Powerlines in Hood River County above the Columbia River move electricity from the Bonneville Dam to customers across the region on July 25, 2024. (Photo by
Jordan Gale/Oregon Capital Chronicle)
The Northwest Power Planning Council was formed in 1981 in response to concerns in the area about the future availability of energy and the potential impact on power production on various business sectors and on the environment, especially fish runs.
Formed by Oregon, Washington, Idaho and Montana, the Portland-based commission was high-profile and even controversial for a while, but it fell off the public radar eventually its regional energy and environmental plans were completed. Now called the Northwest Power and Conservation Council, its mission in recent years often has focused more heavily on fish runs than on energy production.
And that’s brought criticism.
In 2013,one of its original members, Chris Carlson from Idaho, called for its dissolution.
“It has been a gargantuan waste and its shortcoming in and producing a viable plan to restore the wild salmon and steelhead fishery runs decimated by the four lower Snake River dams is prime reason to put the council out of its misery,” he said in an essay.

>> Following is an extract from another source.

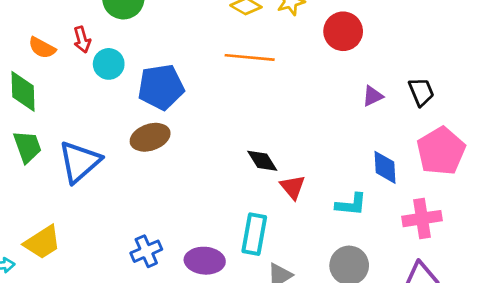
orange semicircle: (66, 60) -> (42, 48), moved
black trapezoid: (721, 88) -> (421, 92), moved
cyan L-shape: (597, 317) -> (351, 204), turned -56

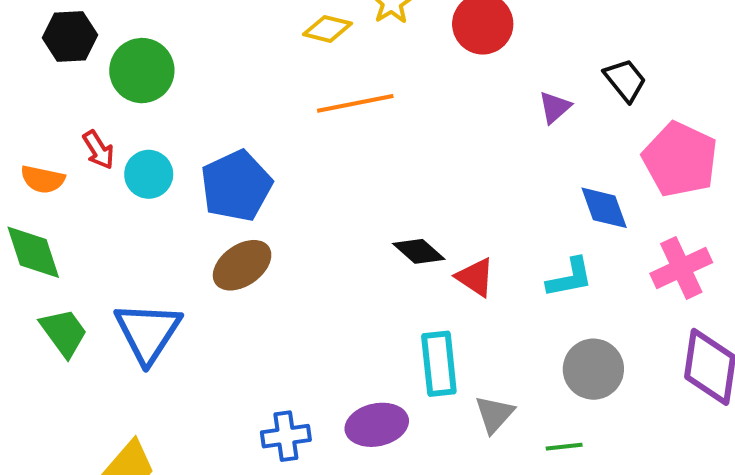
blue cross: (146, 251) -> (286, 436), turned 32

He’s not alone in questioning the council’s ongoing role. Since the period four decades ago when planners expected the region to run far short of electricity, conservation has taken hold, new power sources have been developed, grid lines have been strengthened and renewable energy such as wind and solar have been installed.
Lately, however, the Northwest seems on the verge of something approaching a 1980-style regional shortage. In a report in December, Sarah Smith, research scientist at the Lawrence Berkeley National Laboratory in California, said: “The electricity use had somewhat stabilized for a few years [in the 2010s]. We are in that growth phase again and climbing up what’s hopefully an s-curve and not an ‘exponential-forever’ curve.”
That brings in the council. It could serve the region in a big way by adjusting its mission to what could become the largest resource crisis the region has seen since the organization’s early days, with new mass power users pouring into the region. Data centers may be among the largest. The Northwest and especially the Columbia River area have become highly popular locations for data centers, which companies such as Amazon and Google use to handle their online traffic. They use an immense amount of electricity, and in some cases water as well, throwing a curve into the region’s power picture.
This has had a massive effect on electricity rates for Oregon customers. Portland General Electric, for example, has exacted large rate increases two years in a row.
This year’s Oregon legislative session is likely to see measures intended to block these tech companies’ power demands from boosting at least residential rates even higher. Two placeholder bills on studying utilities have been filed, Senate Bill 128 and House Bill 3158, and Rep. Pam Marsh, D-Ashland, is working on another one.
“People who are our largest energy users should be paying for the cost of their energy. That’s just a basic consumer protection issue here,” she told The Oregonian/OregonLive.
The Citizens Utility Board, a Portland-based watchdog group established by voters in 1984 to represent consumer interests, also has made energy affordability its top priority for the 2025 session. The group said it is “working to find long-term solutions to address the energy affordability crisis too many in Oregon are facing. We will also be focusing on adding more consumer protections for utility customers.”
The problem stretches beyond Oregon, however, and the Legislature’s ability to contain it may be limited. If electric utilities are obliged to add more expensive power sources in coming years, someone will have to pay for them.
Much the same can be said for cryptocurrency, management hubs of which also use immense amounts of juice and likely will be seeking out low-cost areas such as the Northwest, especially if the new Trump administration carries through with fostering crypto.
A third new source of pressure on electric supply concerns electric vehicles, both passenger units and commercial large trucks.
Electric vehicles have become notably popular in Oregon, and the number of charging stations around the state — by late 2023 there were 2,960 in 1,182 places — has exploded. As of November 2023, electric vehicles registered in Oregon totalled 83,047.
The number of large electric trucks in Oregon is likely to grow. On Jan. 1, a new state Department of Environmental Quality requirement says that at least 7% of all Class 8 heavy trucks sold in Oregon must be electric, with the percentage rising annually. That triggered Daimler, an international truck manufacturer with North American headquarters in Portland, to stop selling electric trucks in Oregon for a month. Still, the rule change reflects a shifting motor vehicle marketplace and a massive new user of electric power.
The council appears to be looking at some of these issues.